La présidente du Conseil du Trésor, Monique Gagnon-Tremblay, avait aussi des réticences et insiste depuis des semaines sur le fait qu'elle n'a jamais trouvé que les PPP étaient une panacée. Et, en coulisse, Julie Boulet et tout le ministère des Transports travaillent à ce que la réfection de l'échangeur Turcot revienne en mode conventionnel.
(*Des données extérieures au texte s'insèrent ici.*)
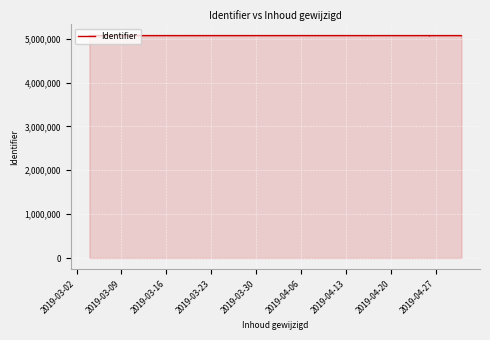

What is the value of the 10th point from the left?

5071773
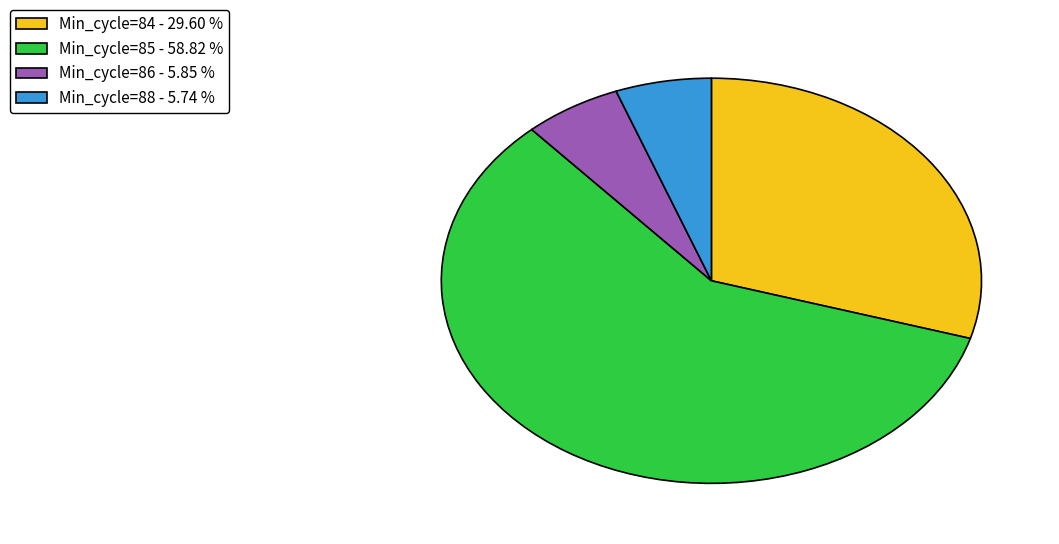

What is the largest slice in the pie chart?

Min_cycle=85 - 58.82 %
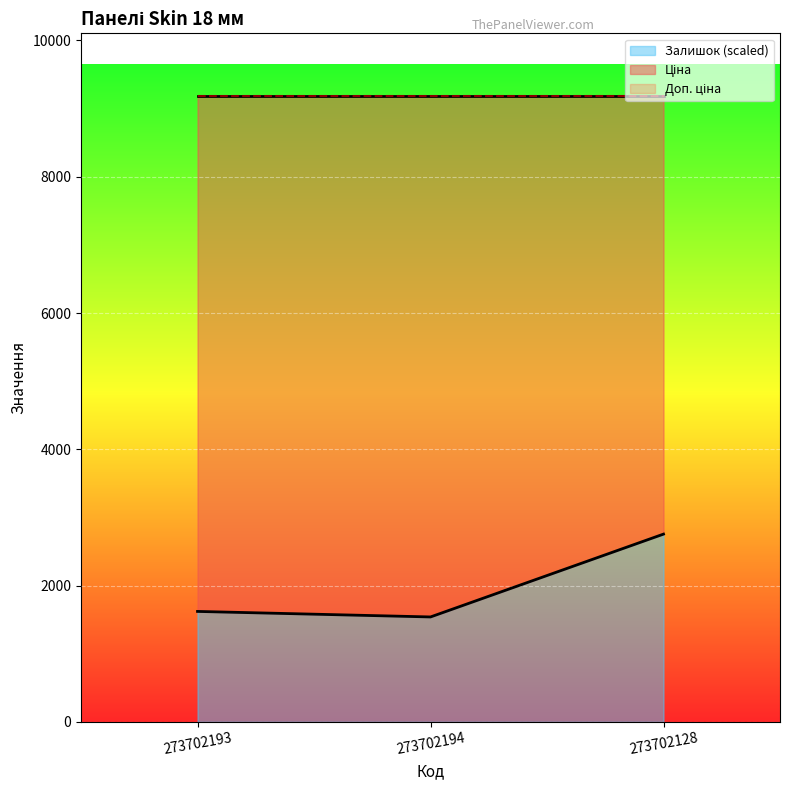

Which category has the lowest value in the Доп. ціна series?

273702193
Même le maire de Montréal, Gérald Tremblay, s'est mis de la partie pour demander que Turcot revienne en construction conventionnelle.

 

Pierre Lefebvre, indique-t-on, voyait clairement dans ces sorties publiques convergentes la mort annoncée du processus de PPP.

 

Depuis les dernières semaines, les associations de professionnels, les ingénieurs, les architectes et les entrepreneurs généraux ont enclenché une campagne publique pour que ces deux immenses projets ne soient plus réalisés en partenariat public-privé.

 

Moins médiatisés, beaucoup d'autres projets, le CHUQ (l'hôpital universitaire de Québec), et des constructions de prisons provinciales, sont aussi «pris dans la mélasse».

 

De sources sûres, on a appris que Pierre Lefebvre restera employé au Trésor pour la transition, et deviendrait, à compter de l'automne prochain, secrétaire associé au Conseil du Trésor, une étape avant son départ de la fonction publique - son contrat arrivait à échéance au printemps prochain.

 

Avec un remaniement mineur, le gouvernement Charest doit annoncer ce matin un jeu de chaise musicale plus imposant du côté de la haute fonction publique - même en fin de semaine, on s'affairait à ce sujet au Conseil exécutif, le ministère du premier ministre.

«Québec traîne les pieds»

 

Le gouvernement annoncera le remplacement, par intérim, de M. Lefebvre par un haut fonctionnaire. Depuis des semaines, Québec coupait l'oxygène à l'organisme chargé de préparer les partenariats. L'indécision du gouvernement se manifeste de bien des manières. La moitié du conseil d'administration est parti sans être remplacé - le président du conseil, Claude Garcia, est parti depuis mars -, le sous-ministre des Transports, Denis Jean, assume l'intérim depuis.

 

Pour l'économiste de CIRANO, Marcel Boyer, membre du conseil de l'agence, «le gouvernement traîne les pieds dans ces dossiers. Il y a beaucoup de rumeurs... je pourrai commenter dans quelques jours». «Je suis déçu. Les PPP ont leur place même s'il y a une forte opposition au Québec, ce sont des arguments qui ne tiennent pas la route. L'opposition aux PPP vient en général de gens dont la compétence n'est pas étincelante. Ce n'est pas parce qu'on dit quatre fois la même chose que cela devient vrai pour autant», de conclure l'économiste.

 

Aussi, des postes de cadres à l'Agence ont été annoncés, mais n'ont jamais eu le feu vert pour être comblés.